Ordinary people who felt a twinge of curiosity about her absence from public life will watch, smile and move on, looking forward to the Princess’s return to work at some point after Easter.
But on the internet, the social media conspiracy theorists have doubled down. It must be a body double, they screamed; she looks too well. Even the rustic-themed decorations outside the shop were cause for suspicion, they claimed; it “must have been” taken not on Saturday but at Christmas.
The publication of metadata showing the video was taken exactly when and where it is said to have been taken was not enough to satisfy them.
Even those who believe it is the Princess have used it to pile on the criticism about why she has not yet got back to work, seemingly unaware that walking a short distance from car to shop is not quite the same as returning to work in formal wear, with microphones ready to broadcast any passing comment around the world.

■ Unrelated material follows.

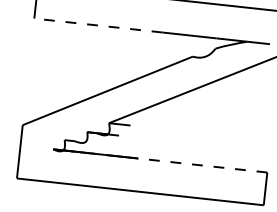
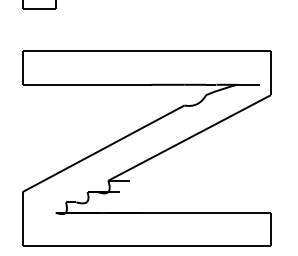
line: (97, 25) -> (86, 84), dashed -> solid
line: (192, 164) -> (195, 212), dashed -> solid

At this point, the Princess and the palace simply cannot win. The rules that govern the press, some written in the form of privacy laws and some unwritten based on decency and common sense, have, for now, fallen.
The media’s relationship with the palace was drastically redrawn in the wake of the death of Diana, Princess of Wales, shedding the excesses of the paparazzi and pouring a shock of cold water over the public’s insatiable appetite for royal gossip.
More than a quarter of a century on, as a new generation hounds the new Princess of Wales digitally, those lessons do not seem to have been passed on.
The paparazzi have been swapped for mobile phone cameras, the columnists supplanted by endless online royal “experts” with clickbait at their fingertips, but the sentiment – that the Princess is up for discussion without boundary – remains the same.